TEKS PILIHAN ::
Warga Jakarta Khawatir Dampak Cuaca Ekstrem di Akhir Tahun
Berdasarkan survei, sekitar 80 persen dari warga DKI Jakarta mengaku khawatir dengan potensi dampak yang dihasilkan dari kondisi cuaca ekstrem. Bahkan, nyaris seperempat dari responden menyatakan sangat khawatir.
Oleh
RANGGA EKA SAKTI/ LITBANG KOMPAS
·4 menit baca
Menuju masa pengujung tahun 2022, warga DKI Jakarta dikhawatirkan dengan dampak dari cuaca ekstrem. Seperti tahun-tahun sebelumnya, bencana alam seperti banjir, longsor, puting beliung, hingga gangguan kesehatan dan kemacetan menjadi beberapa poin yang paling dicemaskan. Untungnya, di tengah kekhawatiran tersebut, Pemerintah Provinsi DKI Jakarta dinilai siap mengantisipasinya.

CUPLIKAN DATA ::
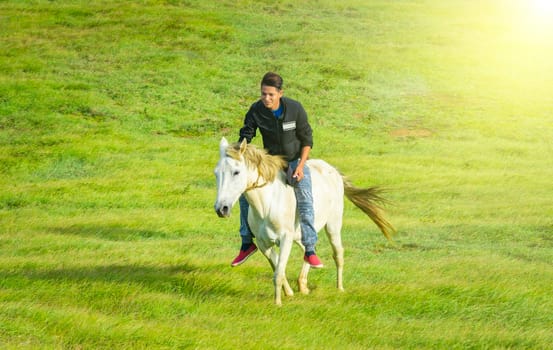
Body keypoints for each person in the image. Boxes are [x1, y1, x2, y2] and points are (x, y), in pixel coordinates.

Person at [231, 72, 323, 268]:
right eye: (263, 94)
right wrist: (239, 150)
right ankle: (247, 243)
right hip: (271, 161)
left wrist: (300, 166)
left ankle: (310, 249)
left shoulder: (295, 109)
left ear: (280, 93)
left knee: (305, 197)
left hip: (294, 160)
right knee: (243, 192)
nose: (266, 98)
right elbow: (247, 132)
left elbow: (307, 140)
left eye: (271, 94)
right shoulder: (256, 110)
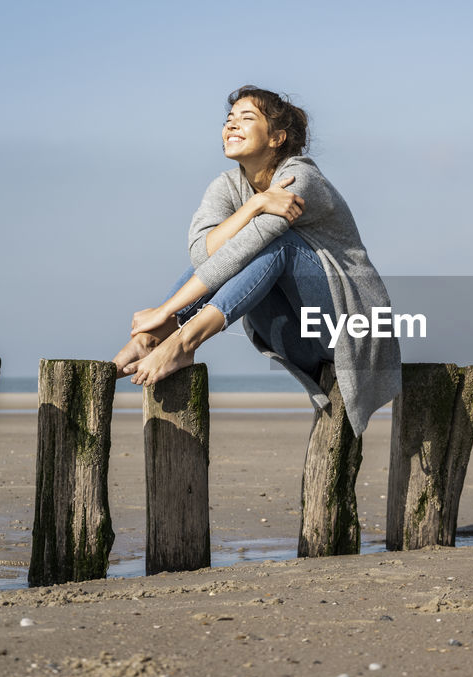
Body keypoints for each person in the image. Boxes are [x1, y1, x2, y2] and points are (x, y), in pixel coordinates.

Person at [111, 85, 400, 436]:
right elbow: (204, 254)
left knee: (278, 243)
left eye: (246, 118)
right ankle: (154, 338)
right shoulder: (227, 187)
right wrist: (253, 205)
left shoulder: (299, 177)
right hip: (296, 338)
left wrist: (165, 311)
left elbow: (249, 246)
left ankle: (181, 340)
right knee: (240, 249)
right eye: (228, 119)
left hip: (350, 327)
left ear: (277, 137)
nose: (232, 125)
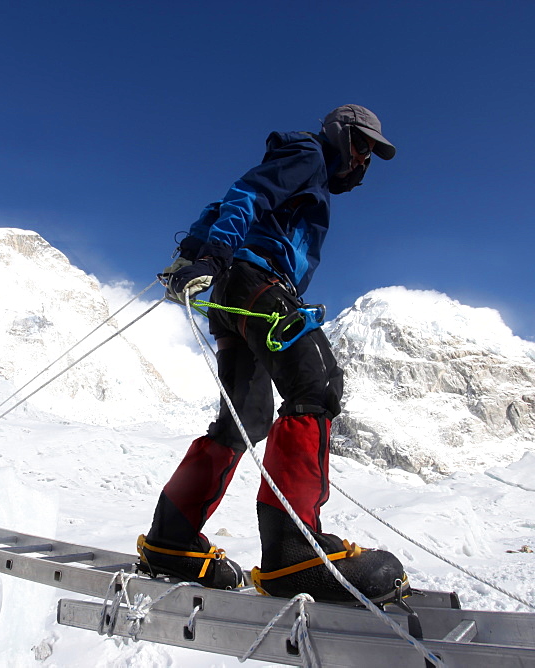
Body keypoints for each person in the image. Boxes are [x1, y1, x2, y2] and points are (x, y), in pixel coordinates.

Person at [136, 104, 409, 604]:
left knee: (246, 417)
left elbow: (223, 202)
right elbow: (249, 195)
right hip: (258, 281)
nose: (365, 160)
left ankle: (171, 541)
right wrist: (215, 255)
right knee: (317, 384)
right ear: (339, 135)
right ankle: (294, 552)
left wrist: (196, 253)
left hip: (232, 291)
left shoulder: (305, 166)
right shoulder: (308, 154)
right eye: (362, 145)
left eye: (372, 152)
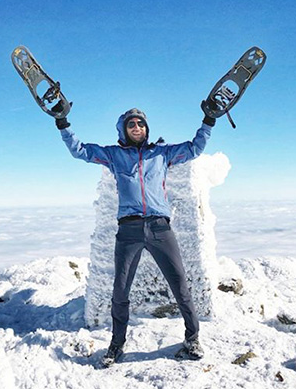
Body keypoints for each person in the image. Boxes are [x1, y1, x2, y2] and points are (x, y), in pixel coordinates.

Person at [56, 105, 217, 367]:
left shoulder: (162, 154)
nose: (137, 128)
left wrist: (208, 120)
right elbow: (80, 151)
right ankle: (117, 345)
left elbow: (194, 148)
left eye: (141, 124)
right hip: (128, 231)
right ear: (124, 129)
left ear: (146, 128)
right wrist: (63, 122)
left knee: (180, 285)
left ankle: (192, 338)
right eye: (131, 125)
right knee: (120, 291)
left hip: (159, 228)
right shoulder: (114, 155)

PETUNJUK LATIHAN ::
- A) Tolong salin bagian dari teks tentang cuaca ekstrem di Jakarta, mulai dari kata-kata yang memuat "Warga Jakarta Khawatir" dan berhenti setelah "dinilai siap mengantisipasinya.".
- B) Terjemahkan kalimat "Bahkan, nyaris seperempat dari responden menyatakan sangat khawatir." dari teks tentang cuaca ekstrem di Jakarta ke dalam bahasa Inggris.

JAWABAN ::
- A)
Warga Jakarta Khawatir Dampak Cuaca Ekstrem di Akhir Tahun
Berdasarkan survei, sekitar 80 persen dari warga DKI Jakarta mengaku khawatir dengan potensi dampak yang dihasilkan dari kondisi cuaca ekstrem. Bahkan, nyaris seperempat dari responden menyatakan sangat khawatir.
Oleh
RANGGA EKA SAKTI/ LITBANG KOMPAS
·4 menit baca
Menuju masa pengujung tahun 2022, warga DKI Jakarta dikhawatirkan dengan dampak dari cuaca ekstrem. Seperti tahun-tahun sebelumnya, bencana alam seperti banjir, longsor, puting beliung, hingga gangguan kesehatan dan kemacetan menjadi beberapa poin yang paling dicemaskan. Untungnya, di tengah kekhawatiran tersebut, Pemerintah Provinsi DKI Jakarta dinilai siap mengantisipasinya.

- B) In fact, nearly a quarter of the respondents said they were very worried.